2021 was before the lion’s share of the money was spent. There was still time to correct the course - the ship(s) had not yet sunk. Yet here we are. There is great confusion among my friends and colleagues about how industry leaders were this far off the mark. Even to the non-automotive professional, it was obvious that the wild projections could never be met. Yet the CEOs who are paid Hollywood money to get the answers right, all got it wrong.

A good economy can forgive many sins, superficially. The real damage to people and suppliers, however, will take years to clean up. When a supplier is awarded a contract, there is an agreed volume range. For instance, if the minimum target is 500k parts; the supplier does not just get to say they can make 500k parts. They must, in real time, demonstrate they can make 500k parts. This means that by the time that production starts the location, equipment, material, people, packaging, logistics and initial inventory have all been defined in detail. Now, let’s say the 500k orders are not coming in…it’s only 50k orders. Almost immediately, workers need to be laid off because the suppliers must begin repayment of the loans, and the reduced income is not sufficient to sustain the debt. If the volumes stay low; eventually, the manufacturer will issue a volume update, and the supplier can start a claim process for unused equipment, material and related expenses. However, this is often a slow process, and many suppliers cannot ride out the debt long enough to remain solvent. As a result, factories close, people lose jobs, and houses are sold at a loss because people cannot afford to keep them. This is the real side of poor decision making. However, you can rest assured that the people that made those decisions are doing just fine.

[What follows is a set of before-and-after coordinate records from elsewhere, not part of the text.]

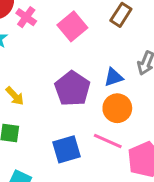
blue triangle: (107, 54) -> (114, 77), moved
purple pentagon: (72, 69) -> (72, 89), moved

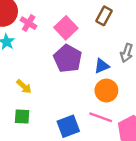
purple pentagon: (72, 89) -> (68, 59), moved

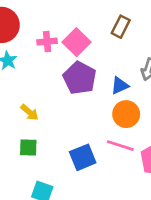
pink cross: (29, 23) -> (47, 42), moved, turned -35

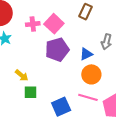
purple pentagon: (80, 78) -> (57, 50), turned 30
green square: (28, 147) -> (30, 92), moved

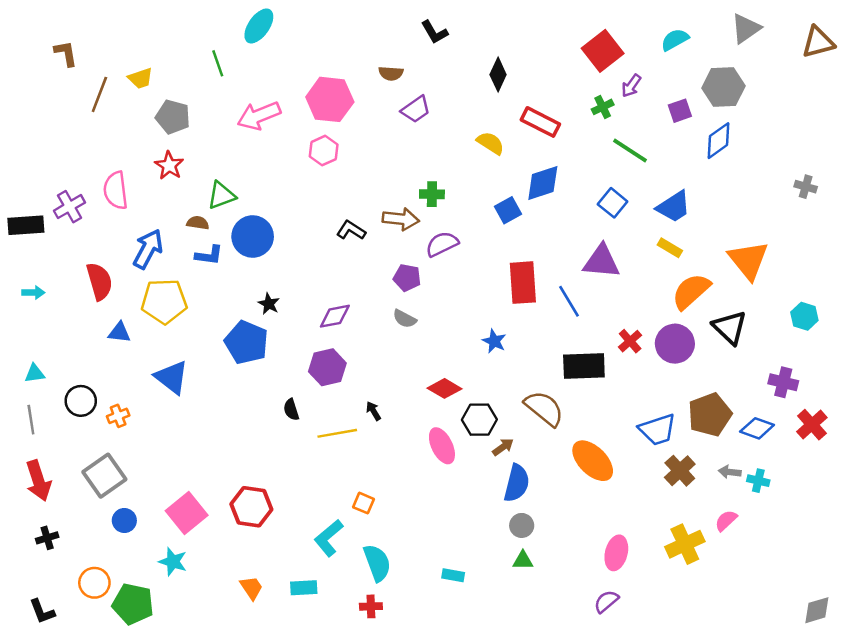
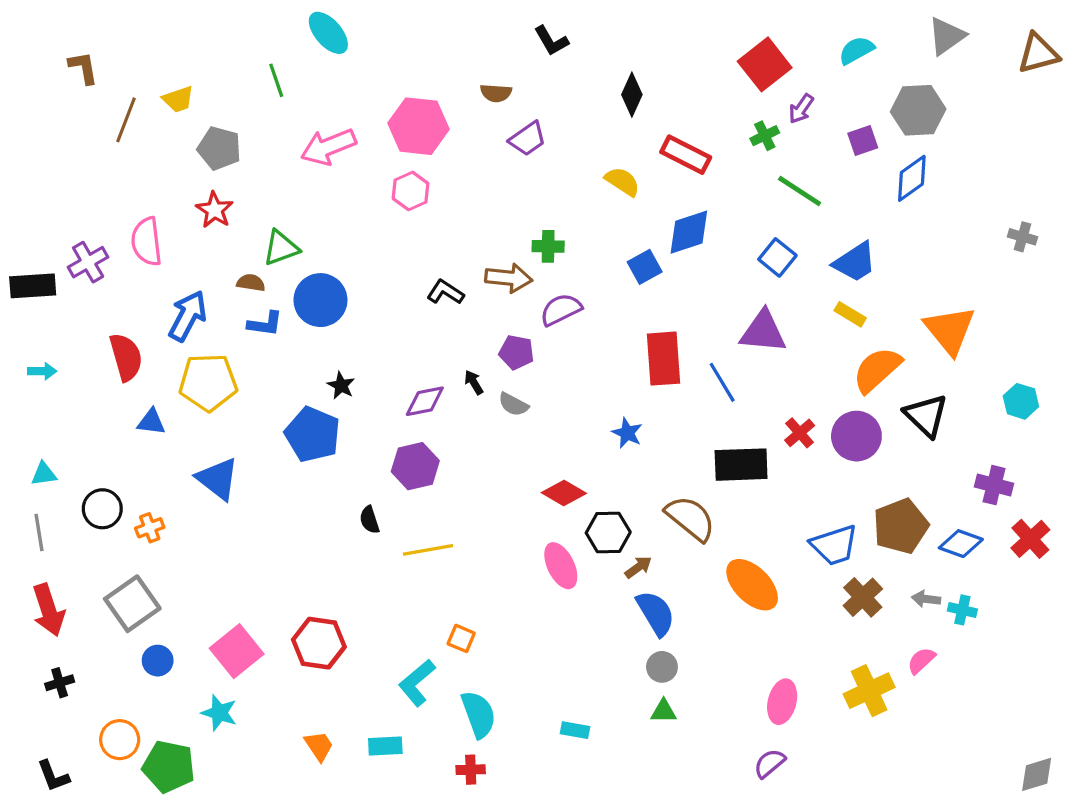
cyan ellipse: (259, 26) -> (328, 33), turned -76
black arrow: (373, 411) -> (474, 382), moved
blue semicircle: (517, 483) -> (656, 613), turned -45

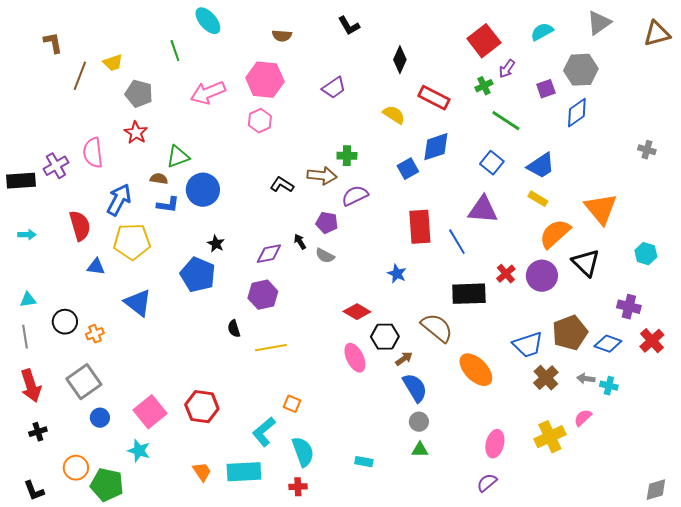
brown semicircle: (496, 93) -> (282, 36), moved
cyan rectangle: (385, 746) -> (244, 472), size x1.6

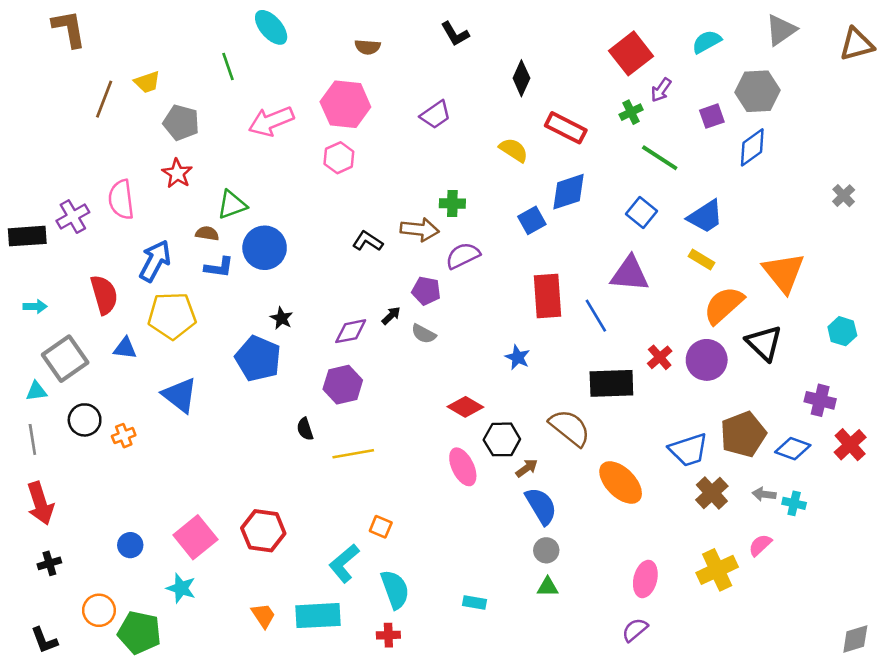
brown L-shape: (53, 43) -> (69, 29), moved, size x1.4
gray cross: (647, 150) -> (844, 196), turned 30
black arrow: (300, 242) -> (391, 316), turned 77
gray square: (84, 382) -> (65, 359), moved

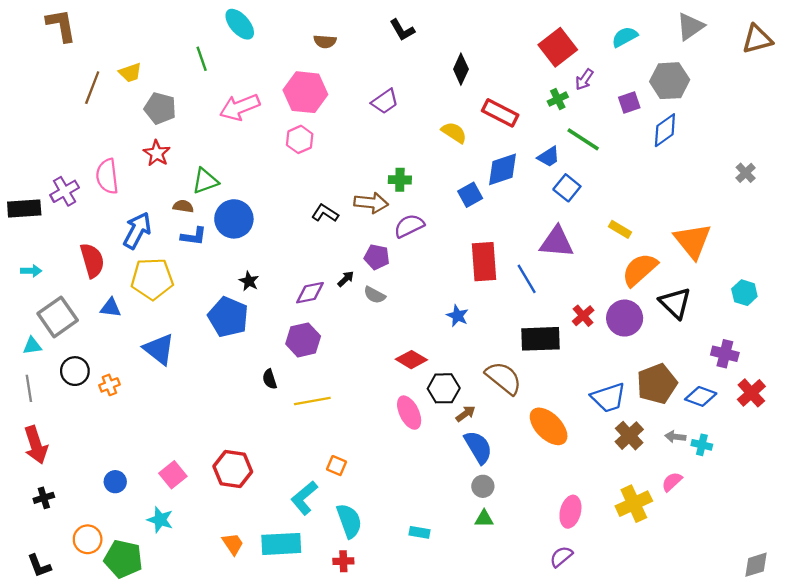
blue trapezoid: (705, 216) -> (549, 157), moved, size x0.7
pink square: (195, 537) -> (173, 475), size x0.7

The current economy is generally healthy in terms of GDP growth and consumer spending, though stagnating jobs are a moderate concern. The GDP is growing, but jobs are not increasing at the same rate. There is uncertainty regarding tariffs, future EV policy and trade relations which create consumer anxiety for some buyers—potentially putting off new purchases for a year or downsizing purchasing plans (Ref. 10). Additionally, there is concern of China controlling the majority of rare earth minerals that are needed for battery and motor production (Ref. 15).